The last requirement builds on the CPRA which requires that companies that “sell” data of children 16 and under must opt-in to the data sale and more broadly provides data subjects with the ability in certain situations to limit the use of their sensitive personal information, of which precise geolocation data is included in the definition. The Act applies to any business “likely to be accessed by children,” which has a broad definition, including any service, product, or feature that:

  • Is “directed to children,” as defined by COPPA.
  • Is routinely accessed by a significant number of children, as determined by “competent and reliable evidence regarding audience composition.”
  • Has advertisements marketed to children.
  • Has design elements that are known to be of interest to children (including, but not limited to, games, cartoons, music, and celebrities who appeal to children).
  • Has children as a significant portion of its audience, determined based on internal company research.
  • Is substantially similar to, or the same as, an online service, product, or feature routinely accessed by a significant number of children.

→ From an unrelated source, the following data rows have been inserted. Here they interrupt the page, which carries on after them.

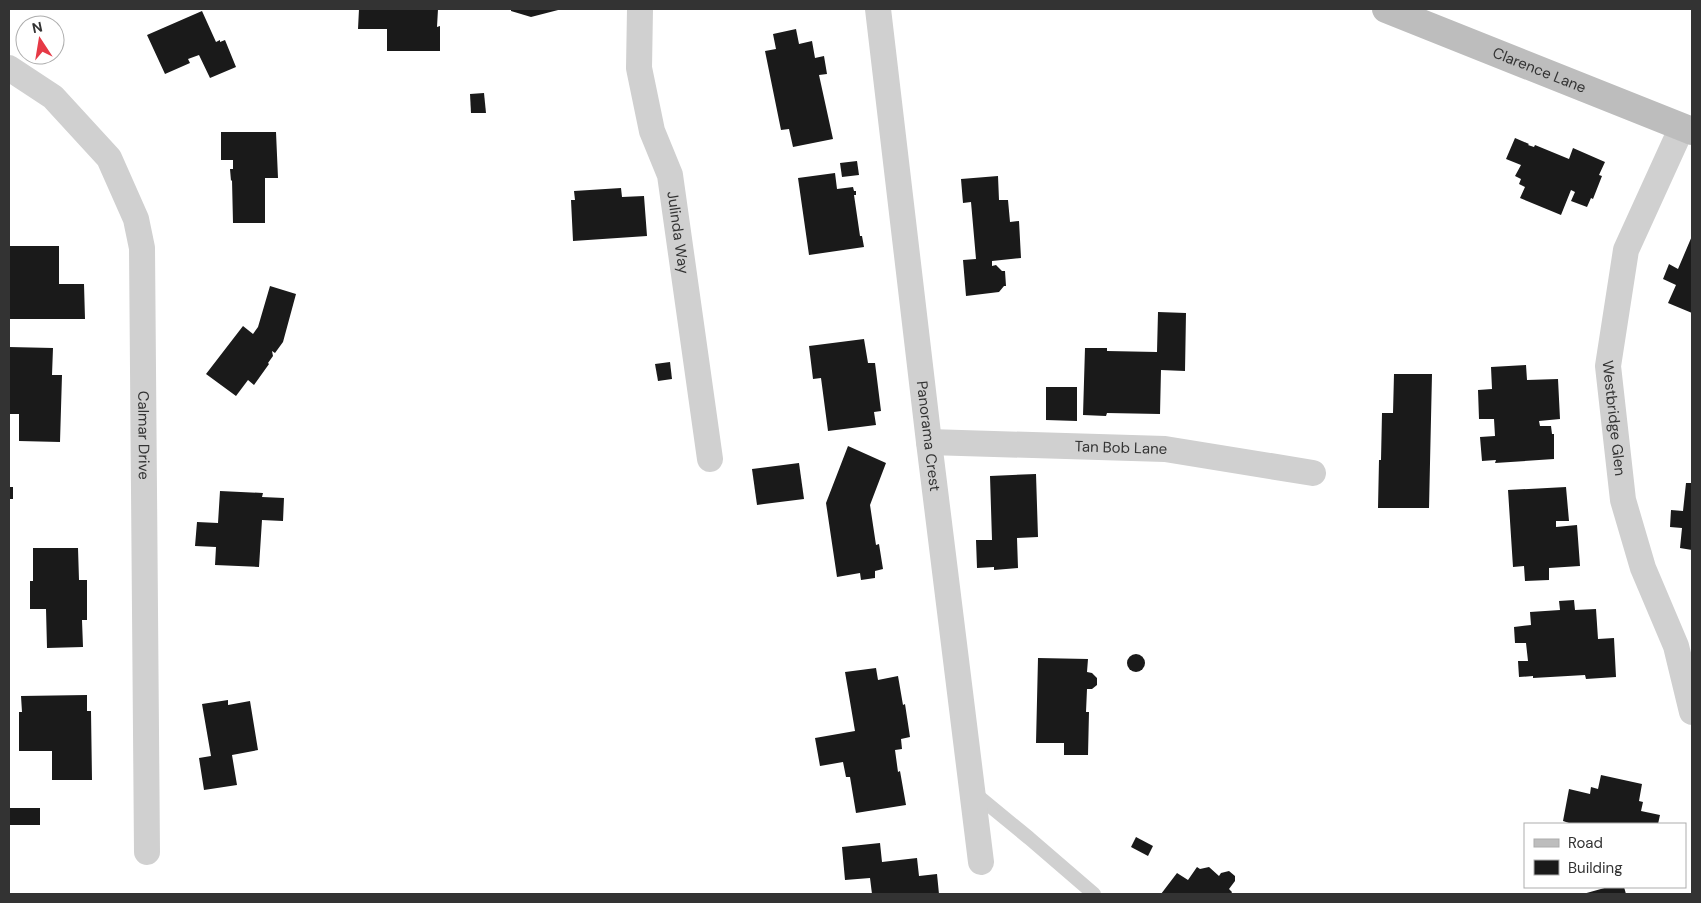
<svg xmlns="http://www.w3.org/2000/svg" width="1701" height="903" font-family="'DM Sans',sans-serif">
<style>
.building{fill:#1a1a1a}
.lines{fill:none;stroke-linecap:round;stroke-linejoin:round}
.lane{stroke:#d0d0d0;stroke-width:14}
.street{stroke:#d0d0d0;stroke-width:26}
.secondary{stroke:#bdbdbd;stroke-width:28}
.labels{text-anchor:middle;stroke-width:5;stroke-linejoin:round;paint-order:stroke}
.street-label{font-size:15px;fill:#333;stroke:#fff}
</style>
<rect width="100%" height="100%" fill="#fff"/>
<g class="building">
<polygon points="359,9 438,9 437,27 440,26 440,51 387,51 387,29 358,29"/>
<polygon points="511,9 562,9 531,17 511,11"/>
<polygon points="202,11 216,42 220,40 220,42 225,40 236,67 210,78 199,55 188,59 190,63 165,74 147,35"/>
<polygon points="796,29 799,44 812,41 815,58 824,56 827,74 819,75 833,139 793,147 789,129 781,130 765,51 776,49 773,34"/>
<polygon points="484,93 486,113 471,113 470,94"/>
<polygon points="221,132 276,132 278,178 265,178 265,223 233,223 232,180 231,181 230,169 233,169 233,160 221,160"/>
<polygon points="1515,138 1529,144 1528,145 1534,147 1535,145 1569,159 1573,148 1605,162 1599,175 1602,176 1593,199 1591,198 1587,207 1571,201 1575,192 1571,190 1561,215 1520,198 1525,187 1519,184 1521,179 1515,176 1521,165 1506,159"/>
<polygon points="857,161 859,175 842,177 840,163"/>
<polygon points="835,173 837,189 853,187 854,191 856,191 856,195 854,195 860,236 862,236 864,247 809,255 798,178"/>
<polygon points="998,176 999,200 1008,200 1010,222 1019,221 1021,258 992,261 992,266 996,265 1002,271 1005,271 1006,286 1004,286 999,292 966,296 963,260 976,259 971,202 963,203 961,179"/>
<polygon points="621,188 622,197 644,196 647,236 573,241 571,200 575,200 574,191"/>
<polygon points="1692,236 1692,313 1668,303 1676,285 1663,279 1669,264 1678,269"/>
<polygon points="9,246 59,246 59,284 84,284 85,319 9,319"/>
<polygon points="270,286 296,294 283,342 275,353 272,351 273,356 268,363 269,364 254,385 248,380 236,396 206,374 243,326 253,334 258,327"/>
<polygon points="1158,312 1186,313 1185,371 1161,370 1160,414 1107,413 1106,416 1083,415 1085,348 1107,348 1107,351 1157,352"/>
<polygon points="864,339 868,363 875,363 881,411 874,412 876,425 828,431 821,378 813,379 809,346"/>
<polygon points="9,347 53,348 52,375 62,375 60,442 19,441 19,414 9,414"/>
<polygon points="670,362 672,379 658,381 655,364"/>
<polygon points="1526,365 1527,380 1558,379 1560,419 1539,421 1540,426 1551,426 1552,434 1554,434 1554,459 1495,463 1496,460 1482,461 1480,437 1495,436 1494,419 1479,419 1478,390 1492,389 1491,367"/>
<polygon points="1394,374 1432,374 1429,508 1378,508 1379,460 1381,460 1382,413 1393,413"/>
<polygon points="1046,387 1077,387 1077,421 1046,420"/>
<polygon points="848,446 886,463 870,505 876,545 879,544 883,569 875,571 875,578 861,580 860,573 837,577 826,503"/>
<polygon points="799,463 804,499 757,505 752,469"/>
<polygon points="1036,474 1038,537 1017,538 1018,568 994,570 994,567 977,568 976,540 992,540 990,476"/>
<polygon points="1686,483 1692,483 1692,550 1680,548 1682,528 1670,527 1671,510 1683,511"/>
<rect x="9" y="487" width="4" height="12"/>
<polygon points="1566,487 1569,521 1556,521 1556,527 1577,525 1580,566 1549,568 1549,580 1525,581 1524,566 1513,567 1508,490"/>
<polygon points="220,491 263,493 262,497 284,498 283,521 262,520 259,567 215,565 216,547 195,546 197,522 218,523"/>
<polygon points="33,548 78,548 79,580 87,580 87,620 82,620 83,647 47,648 46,609 30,609 30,581 33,581"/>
<polygon points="1574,600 1575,610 1596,609 1598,639 1614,638 1616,677 1586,679 1585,675 1533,678 1533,676 1519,677 1518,661 1528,661 1526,643 1515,643 1514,627 1531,625 1530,612 1560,610 1559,601"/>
<circle cx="1136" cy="663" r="9"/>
<polygon points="1038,658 1088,659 1087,672 1092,673 1097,678 1097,685 1092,689 1087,689 1086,712 1089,712 1088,755 1064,755 1064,743 1036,743"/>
<polygon points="876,668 878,680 898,676 903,705 905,704 910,737 901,739 902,749 895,750 898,772 900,771 906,805 856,813 850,777 846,777 843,762 820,766 815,738 855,731 845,672"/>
<polygon points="87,695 87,711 91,711 92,780 52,780 52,751 19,751 19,712 22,712 21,696"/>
<polygon points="228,700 228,705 250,701 258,750 232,755 237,785 204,790 199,758 211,756 202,704"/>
<polygon points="1601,775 1642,784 1639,801 1643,802 1641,811 1660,815 1658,824 1572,824 1563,821 1569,789 1590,794 1591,787 1598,789"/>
<rect x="9" y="808" width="31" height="17"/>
<polygon points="1136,837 1153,846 1148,856 1131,847"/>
<polygon points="880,843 882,862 917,858 919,876 937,874 939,894 872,894 870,878 845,880 842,847"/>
<polygon points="1197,867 1200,869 1209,867 1219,876 1221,873 1229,871 1235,876 1235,881 1229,889 1232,892 1231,894 1161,894 1177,873 1188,880"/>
<polygon points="1608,887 1624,887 1626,894 1583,894"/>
</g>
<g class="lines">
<polyline class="lane" points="973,792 1029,838 1094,894"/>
<g class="street">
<path id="s1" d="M 640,9 L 639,68 L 652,131 L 670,175 L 710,459"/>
<path id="s2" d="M 878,9 L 929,442 L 981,862"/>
<path id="s3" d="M 9,68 L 53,97 L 109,158 L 136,219 L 142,248 L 147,852"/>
<path id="s4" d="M 1682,127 L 1626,250 L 1608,366 L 1623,500 L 1643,568 L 1676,646 L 1692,712"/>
<path id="s5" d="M 929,442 L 1165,449 L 1313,473"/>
</g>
<path class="secondary" id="s6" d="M 1386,9 L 1692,131"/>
</g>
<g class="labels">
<g class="street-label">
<text dy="5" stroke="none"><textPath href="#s6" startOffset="165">Clarence Lane</textPath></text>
<text dy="5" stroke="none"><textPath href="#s1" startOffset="229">Julinda Way</textPath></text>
<text dy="5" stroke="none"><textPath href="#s4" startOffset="305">Westbridge Glen</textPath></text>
<text dy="5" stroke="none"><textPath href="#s3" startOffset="419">Calmar Drive</textPath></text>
<text dy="5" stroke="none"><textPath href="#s2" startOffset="430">Panorama Crest</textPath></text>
<text dy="5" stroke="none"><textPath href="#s5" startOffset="192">Tan Bob Lane</textPath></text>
</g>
</g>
<rect width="1701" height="903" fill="none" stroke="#333333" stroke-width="20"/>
<rect x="1524" y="823" width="162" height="65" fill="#ffffff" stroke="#adadad"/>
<rect x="1534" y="839" width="25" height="8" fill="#bdbdbd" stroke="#adadad"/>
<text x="1568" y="848" font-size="15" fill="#333333">Road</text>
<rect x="1534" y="860" width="25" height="15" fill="#1a1a1a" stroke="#adadad"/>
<text x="1568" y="873" font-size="15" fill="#333333">Building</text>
<g transform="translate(40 40) rotate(348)"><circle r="24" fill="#ffffff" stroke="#adadad"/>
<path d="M0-4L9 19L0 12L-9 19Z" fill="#e63946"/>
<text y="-8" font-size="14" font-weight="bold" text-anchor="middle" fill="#333333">N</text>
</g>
</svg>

The penalties for breaking the law are harsh. Negligent infractions may result in fines up to $2,500 per affected child, while intentional violations may result in fines of up to $7,500 per affected child. The Act tasks the California attorney general with enforcement and provides a 90-day cure period. In this, the Act differs from the CPRA which has sunsetted a prior 30-day cure period. The Act expressly excludes a private right of action.

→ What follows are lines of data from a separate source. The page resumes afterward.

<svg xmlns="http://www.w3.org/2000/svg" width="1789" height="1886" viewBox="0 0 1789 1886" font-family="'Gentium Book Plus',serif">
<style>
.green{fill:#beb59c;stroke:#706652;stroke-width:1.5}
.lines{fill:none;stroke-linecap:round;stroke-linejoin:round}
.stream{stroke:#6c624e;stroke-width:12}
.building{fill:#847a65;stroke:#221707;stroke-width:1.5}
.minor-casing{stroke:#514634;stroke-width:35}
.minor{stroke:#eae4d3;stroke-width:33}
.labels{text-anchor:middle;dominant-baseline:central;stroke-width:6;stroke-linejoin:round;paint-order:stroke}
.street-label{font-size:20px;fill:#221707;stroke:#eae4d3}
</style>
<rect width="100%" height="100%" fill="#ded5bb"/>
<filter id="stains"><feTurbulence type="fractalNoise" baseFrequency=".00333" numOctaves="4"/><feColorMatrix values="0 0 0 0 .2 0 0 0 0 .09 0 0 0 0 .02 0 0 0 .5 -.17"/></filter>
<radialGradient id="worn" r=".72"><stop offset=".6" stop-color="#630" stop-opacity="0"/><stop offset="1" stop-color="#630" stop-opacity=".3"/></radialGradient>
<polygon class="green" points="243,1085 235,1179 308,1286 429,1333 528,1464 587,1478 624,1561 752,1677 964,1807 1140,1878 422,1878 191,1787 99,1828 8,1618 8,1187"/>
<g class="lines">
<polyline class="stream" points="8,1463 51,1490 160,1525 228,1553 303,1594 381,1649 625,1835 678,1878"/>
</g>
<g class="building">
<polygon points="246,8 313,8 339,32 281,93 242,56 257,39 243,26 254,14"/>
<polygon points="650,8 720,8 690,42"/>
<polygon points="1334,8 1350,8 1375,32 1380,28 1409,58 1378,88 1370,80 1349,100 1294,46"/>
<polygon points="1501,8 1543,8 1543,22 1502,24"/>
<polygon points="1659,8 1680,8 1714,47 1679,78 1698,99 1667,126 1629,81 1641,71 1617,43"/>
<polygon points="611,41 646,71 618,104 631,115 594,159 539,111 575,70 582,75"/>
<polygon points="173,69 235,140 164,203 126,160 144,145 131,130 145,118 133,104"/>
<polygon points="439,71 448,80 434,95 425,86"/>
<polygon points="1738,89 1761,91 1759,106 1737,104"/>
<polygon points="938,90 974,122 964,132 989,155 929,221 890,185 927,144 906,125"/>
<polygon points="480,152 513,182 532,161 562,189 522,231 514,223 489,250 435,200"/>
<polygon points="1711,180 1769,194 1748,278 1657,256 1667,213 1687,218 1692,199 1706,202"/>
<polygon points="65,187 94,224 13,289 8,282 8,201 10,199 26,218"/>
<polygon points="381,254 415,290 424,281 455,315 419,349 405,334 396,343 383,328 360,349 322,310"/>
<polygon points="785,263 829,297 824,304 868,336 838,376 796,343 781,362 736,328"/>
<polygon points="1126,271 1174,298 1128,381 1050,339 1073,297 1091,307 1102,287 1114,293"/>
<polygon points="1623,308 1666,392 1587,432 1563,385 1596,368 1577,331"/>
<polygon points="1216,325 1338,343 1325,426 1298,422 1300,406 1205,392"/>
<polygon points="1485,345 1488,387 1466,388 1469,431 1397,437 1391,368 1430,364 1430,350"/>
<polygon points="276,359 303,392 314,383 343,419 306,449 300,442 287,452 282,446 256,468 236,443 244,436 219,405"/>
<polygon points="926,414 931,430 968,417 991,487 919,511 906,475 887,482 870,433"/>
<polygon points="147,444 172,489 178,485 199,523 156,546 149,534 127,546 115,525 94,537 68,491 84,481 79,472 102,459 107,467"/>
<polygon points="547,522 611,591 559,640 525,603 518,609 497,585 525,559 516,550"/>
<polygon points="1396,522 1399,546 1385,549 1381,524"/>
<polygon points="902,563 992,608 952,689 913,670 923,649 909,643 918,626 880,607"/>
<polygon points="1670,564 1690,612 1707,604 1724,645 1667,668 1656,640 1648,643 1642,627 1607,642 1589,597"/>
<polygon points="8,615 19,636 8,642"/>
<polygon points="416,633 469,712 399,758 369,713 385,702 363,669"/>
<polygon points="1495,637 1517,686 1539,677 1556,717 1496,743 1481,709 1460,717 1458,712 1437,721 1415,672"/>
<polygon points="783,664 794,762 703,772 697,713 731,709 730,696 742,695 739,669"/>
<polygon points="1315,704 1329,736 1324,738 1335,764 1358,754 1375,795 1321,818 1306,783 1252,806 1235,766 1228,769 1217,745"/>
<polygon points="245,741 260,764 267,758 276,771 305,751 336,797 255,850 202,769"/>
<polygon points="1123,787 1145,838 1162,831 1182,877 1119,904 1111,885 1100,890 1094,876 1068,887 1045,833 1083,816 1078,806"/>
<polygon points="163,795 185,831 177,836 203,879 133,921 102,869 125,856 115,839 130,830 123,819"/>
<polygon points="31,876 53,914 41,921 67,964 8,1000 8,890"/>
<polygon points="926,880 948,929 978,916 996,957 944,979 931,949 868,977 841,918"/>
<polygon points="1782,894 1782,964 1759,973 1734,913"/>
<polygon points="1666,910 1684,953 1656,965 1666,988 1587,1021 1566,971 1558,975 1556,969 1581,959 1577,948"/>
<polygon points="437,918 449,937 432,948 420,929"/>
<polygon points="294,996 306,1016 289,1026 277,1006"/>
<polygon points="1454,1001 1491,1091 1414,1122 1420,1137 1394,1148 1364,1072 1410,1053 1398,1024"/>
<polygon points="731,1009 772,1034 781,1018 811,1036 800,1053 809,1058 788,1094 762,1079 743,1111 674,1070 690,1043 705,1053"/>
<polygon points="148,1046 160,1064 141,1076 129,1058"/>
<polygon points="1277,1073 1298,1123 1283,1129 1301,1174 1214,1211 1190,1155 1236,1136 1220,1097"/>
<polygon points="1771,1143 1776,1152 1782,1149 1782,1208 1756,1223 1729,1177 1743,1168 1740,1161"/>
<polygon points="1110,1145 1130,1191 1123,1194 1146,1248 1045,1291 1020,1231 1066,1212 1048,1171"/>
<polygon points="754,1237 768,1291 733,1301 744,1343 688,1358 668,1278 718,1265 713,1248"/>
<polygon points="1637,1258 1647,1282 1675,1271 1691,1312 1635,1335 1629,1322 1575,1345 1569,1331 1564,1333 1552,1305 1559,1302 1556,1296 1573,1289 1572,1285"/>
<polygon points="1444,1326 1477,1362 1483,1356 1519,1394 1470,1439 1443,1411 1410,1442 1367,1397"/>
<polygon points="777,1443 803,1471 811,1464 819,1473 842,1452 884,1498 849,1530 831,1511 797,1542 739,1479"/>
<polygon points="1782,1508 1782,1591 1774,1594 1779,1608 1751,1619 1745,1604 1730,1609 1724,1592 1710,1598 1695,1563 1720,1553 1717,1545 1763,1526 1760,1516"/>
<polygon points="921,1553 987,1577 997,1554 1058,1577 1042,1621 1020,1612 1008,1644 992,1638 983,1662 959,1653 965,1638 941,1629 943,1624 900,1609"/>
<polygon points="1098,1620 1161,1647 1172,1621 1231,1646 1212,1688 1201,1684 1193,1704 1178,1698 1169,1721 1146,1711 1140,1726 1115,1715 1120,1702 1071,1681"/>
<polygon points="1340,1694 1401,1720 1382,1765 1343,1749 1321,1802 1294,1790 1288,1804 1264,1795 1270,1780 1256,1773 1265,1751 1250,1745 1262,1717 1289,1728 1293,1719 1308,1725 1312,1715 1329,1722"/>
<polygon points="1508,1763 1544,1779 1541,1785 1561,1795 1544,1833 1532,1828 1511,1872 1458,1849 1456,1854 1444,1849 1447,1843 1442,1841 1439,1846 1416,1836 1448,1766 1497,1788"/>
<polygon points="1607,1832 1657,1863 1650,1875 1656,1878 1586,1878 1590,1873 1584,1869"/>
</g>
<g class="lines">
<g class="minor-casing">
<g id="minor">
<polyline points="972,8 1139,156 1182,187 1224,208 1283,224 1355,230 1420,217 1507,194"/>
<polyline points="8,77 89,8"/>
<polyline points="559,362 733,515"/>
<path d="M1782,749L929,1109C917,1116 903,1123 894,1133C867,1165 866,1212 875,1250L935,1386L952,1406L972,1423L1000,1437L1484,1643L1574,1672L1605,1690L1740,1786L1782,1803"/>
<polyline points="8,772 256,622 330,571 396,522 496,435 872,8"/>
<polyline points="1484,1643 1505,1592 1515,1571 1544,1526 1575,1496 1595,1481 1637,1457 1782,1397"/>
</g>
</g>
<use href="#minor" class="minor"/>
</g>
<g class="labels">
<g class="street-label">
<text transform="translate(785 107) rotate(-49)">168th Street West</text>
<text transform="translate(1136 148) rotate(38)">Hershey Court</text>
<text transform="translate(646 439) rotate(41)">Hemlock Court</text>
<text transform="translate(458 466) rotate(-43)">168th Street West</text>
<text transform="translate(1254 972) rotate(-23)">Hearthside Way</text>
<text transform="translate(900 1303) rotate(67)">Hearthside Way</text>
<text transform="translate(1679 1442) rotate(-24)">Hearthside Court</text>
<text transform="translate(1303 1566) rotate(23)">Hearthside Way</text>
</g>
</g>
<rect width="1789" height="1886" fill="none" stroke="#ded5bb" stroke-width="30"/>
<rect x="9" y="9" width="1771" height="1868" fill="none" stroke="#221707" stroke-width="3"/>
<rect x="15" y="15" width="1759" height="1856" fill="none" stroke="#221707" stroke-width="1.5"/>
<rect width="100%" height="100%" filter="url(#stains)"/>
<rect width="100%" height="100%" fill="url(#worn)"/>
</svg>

While the Act is set to go into effect on July 1, 2024, a lawsuit brought by a technology trade group claims the CAADCA is a content-based restriction on speech and violates the First and Fourth Amendments, as well as the due process and commerce clauses of the Constitution, and that it is preempted by the COPPA and the CDA. That litigation is pending.

In recent months, state legislatures have signaled that children’s privacy is a priority for 2023, with at least five states, including New Jersey, Oregon, Texas, Virginia, and West Virginia, considering children’s privacy-related legislation. Federal regulatory authorities have also prioritized advertising to children and online child safety. The Federal Trade Commission (FTC) held a virtual event on October 19, 2022, titled “Protecting Kids From Stealth Advertising in Digital Media,” and will solicit public feedback on how digital advertising and marketing affect children. The Children’s Advertising Review Unit (CARU) issued new Self-Regulatory Guidelines for Children’s Advertising last year, which took effect January 1, 2022, and apply to advertising that is primarily directed to children under age 13 in any medium or content.